▶ **Prompt**
The string "PICOT" may appear in lines of the entries below. Report how many lines hold it, with only the number.

▶ **Materials provided**
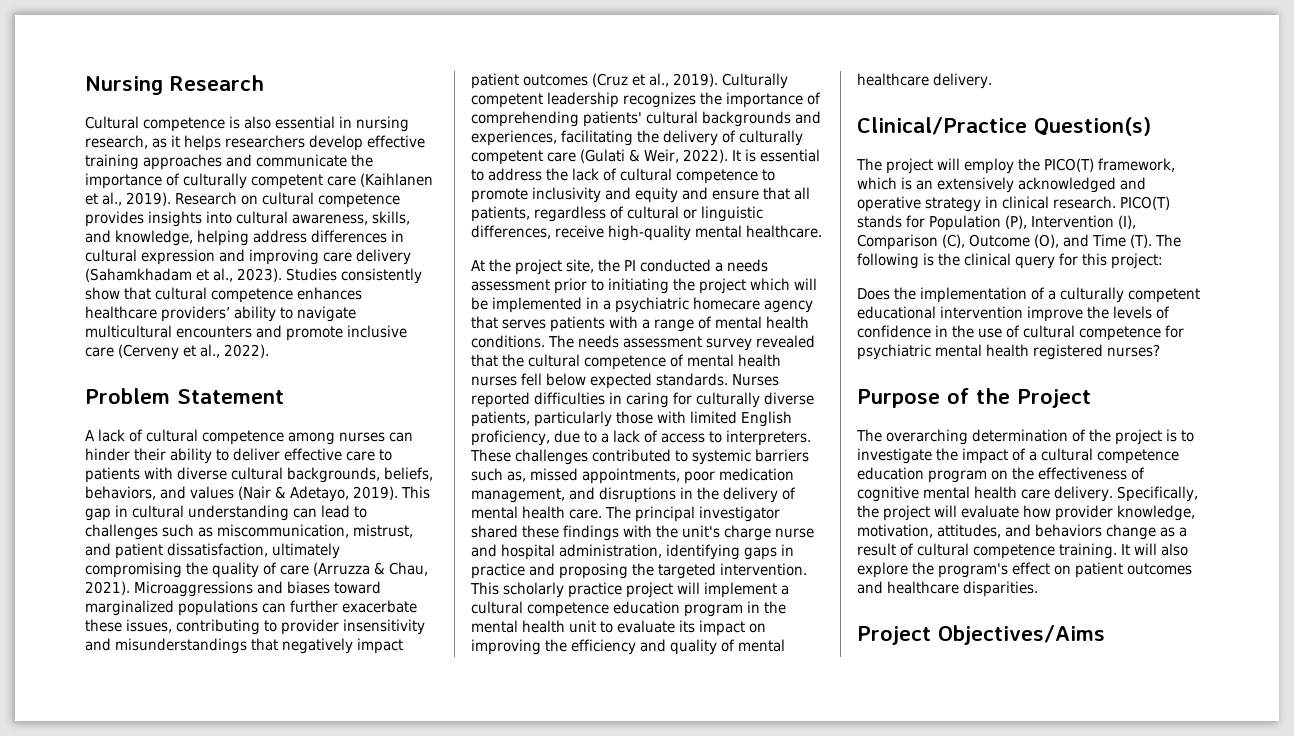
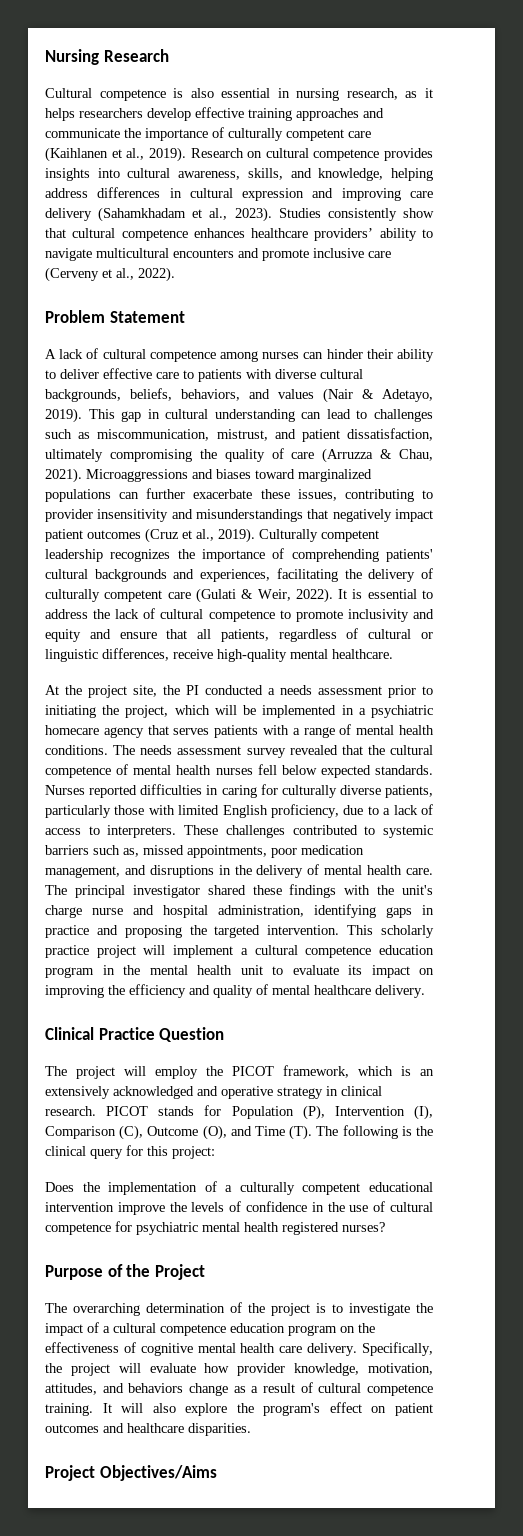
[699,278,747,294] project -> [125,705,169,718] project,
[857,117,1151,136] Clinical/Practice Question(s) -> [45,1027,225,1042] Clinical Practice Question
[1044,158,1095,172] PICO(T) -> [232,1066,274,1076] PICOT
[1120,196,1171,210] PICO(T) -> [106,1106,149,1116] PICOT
...
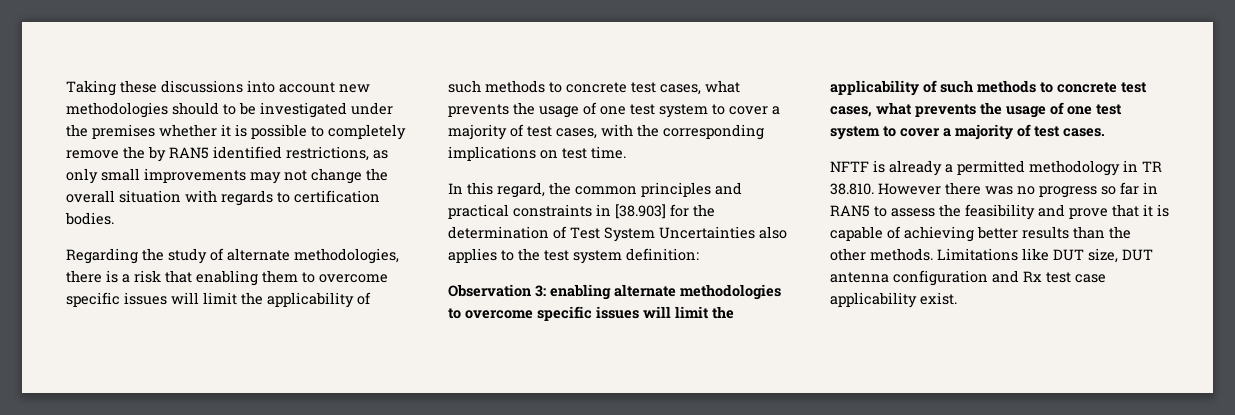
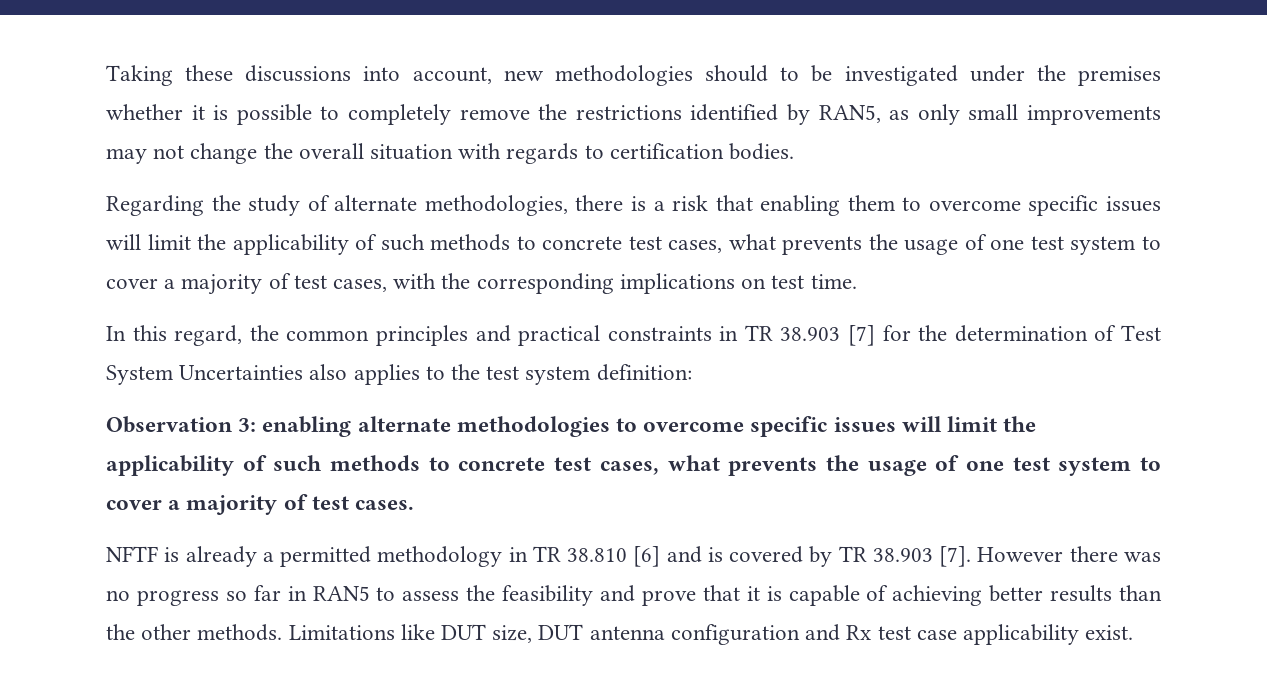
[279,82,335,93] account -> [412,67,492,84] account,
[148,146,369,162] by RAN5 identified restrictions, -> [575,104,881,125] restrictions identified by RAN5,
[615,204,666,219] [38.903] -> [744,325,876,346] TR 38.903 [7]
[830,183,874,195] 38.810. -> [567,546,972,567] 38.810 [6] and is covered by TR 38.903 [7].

▶ **Finished exercise**
2